Desculpem esta ausência, estava com outros compromissos.
O metabolismo dos ruminantes.
Durante tempos, se tem falado que
o melhor amigo do homem é o cachorro, mas não para os biólogos. Em relação ao
valor para a humanidade, o animal que leva a melhor é o ruminante. E sem
considerar que é um animal tranquilo e mais inteligente do que a imaginação
popular supõe, aos ruminantes (vacas, etc.) devemos a provisão da maioria de
nossas proteínas vermelhas.
E esta contribuição é feita sem
competir com o homem no consumo de alimentos, já que se alimentam principalmente
de plantas não aproveitáveis na dieta humana, especialmente pasto.
O gado bovino, de engorde pode
ser criado em terras de pastagens impróprias para agricultura, além do mais os
únicos vegetais que o homem pode transformar em energia são grãos, frutas e raízes,
enquanto a vaca pode extrair energia, posteriormente aproveitada por nós, da
celulose principal constituinte dos vegetais.
Mecanismo de transformação, da celulose no ruminante.

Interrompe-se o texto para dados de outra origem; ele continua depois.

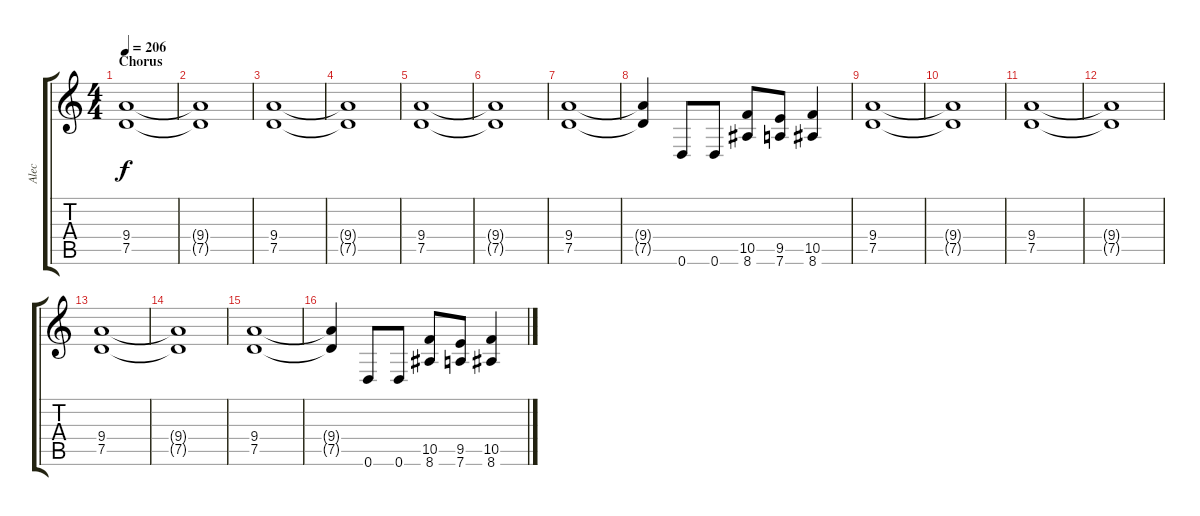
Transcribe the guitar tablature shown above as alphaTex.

\track ("Alec" "Alec") {instrument distortionguitar}
\staff {score tabs}
\tuning (D4 A3 F3 C3 G2 D2) {hide}
\ts (4 4)
\section ("" "Chorus")
\tempo 206
\clef g2
\ks c
(9.4 7.5).1{dy f} |
(9.4{t} 7.5{t}).1 |
(9.4 7.5).1 |
(9.4{t} 7.5{t}).1 |
(9.4 7.5).1 |
(9.4{t} 7.5{t}).1 |
(9.4 7.5).1 |
(9.4{t} 7.5{t}).4 0.6.8 0.6.8 (10.5 8.6).8 (9.5 7.6).8 (10.5 8.6).4 |
(9.4 7.5).1 |
(9.4{t} 7.5{t}).1 |
(9.4 7.5).1 |
(9.4{t} 7.5{t}).1 |
(9.4 7.5).1 |
(9.4{t} 7.5{t}).1 |
(9.4 7.5).1 |
(9.4{t} 7.5{t}).4 0.6.8 0.6.8 (10.5 8.6).8 (9.5 7.6).8 (10.5 8.6).4
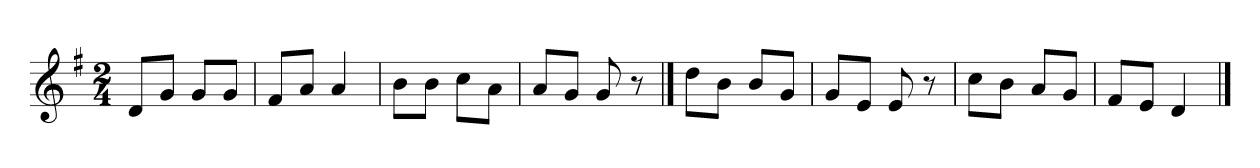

A vaca possui ou é uma máquina biológica para
efetuar essa transformação. O fato de ser ruminante significa que mastiga várias
vezes o alimento que volta a boca desde o estômago ao que foi enviado em
primeira instância. Pode encher rapidamente seu estômago de pasto e dedicar o
resto do dia a transformar sua comida, em pacífico retiro; uma vantagem que
deve ter tido grande valor na super-vivência de sua espécie, quando vivia em
estado selvagem.
A maquinaria que faz possível as extraordinárias
operações metabólicas da vaca (e de outros ruminantes, como cabras, ovelhas,
camelos, e cervos) consiste em seus múltiplos estômagos e na presencia de um
grupo de micro-organismos com os quais a vaca vive em feliz e proveitosa
associação mutua.
A vaca possui quatro (4) estômagos:
os dois primeiros chamados rumem ou pança ou herbário e retículo ou redecilha,
estão conectados por uma abertura tão grande que podem ser considerados como um
só compartimento. Uma vaca de porte grande, sua capacidade é de aproximadamente
entre 180 – 230 litros. Nesse compartimento, é depositada a massa verde que tem
mastigado e volto a mastigar e junto com essa massa verde há uma grande colônia
de micro-organismos que atuam na transformação dessas substancias indigeríveis em
compostos mais simples. As paredes do rumem amassam o material verde semi líquido
movimentando-o para frente e para trás e empurrando gradualmente para o terceiro estômago, chamado omaso ou livrinho. Entre outras com a função de exprimir a
agua da massa vegetal. De aí para o quarto e último estômago chamado abomaso ou estômago propriamente dito, onde é realizada a verdadeira digestão, na forma
ordinária em que o processo se cumpre no estômago em outros mamíferos.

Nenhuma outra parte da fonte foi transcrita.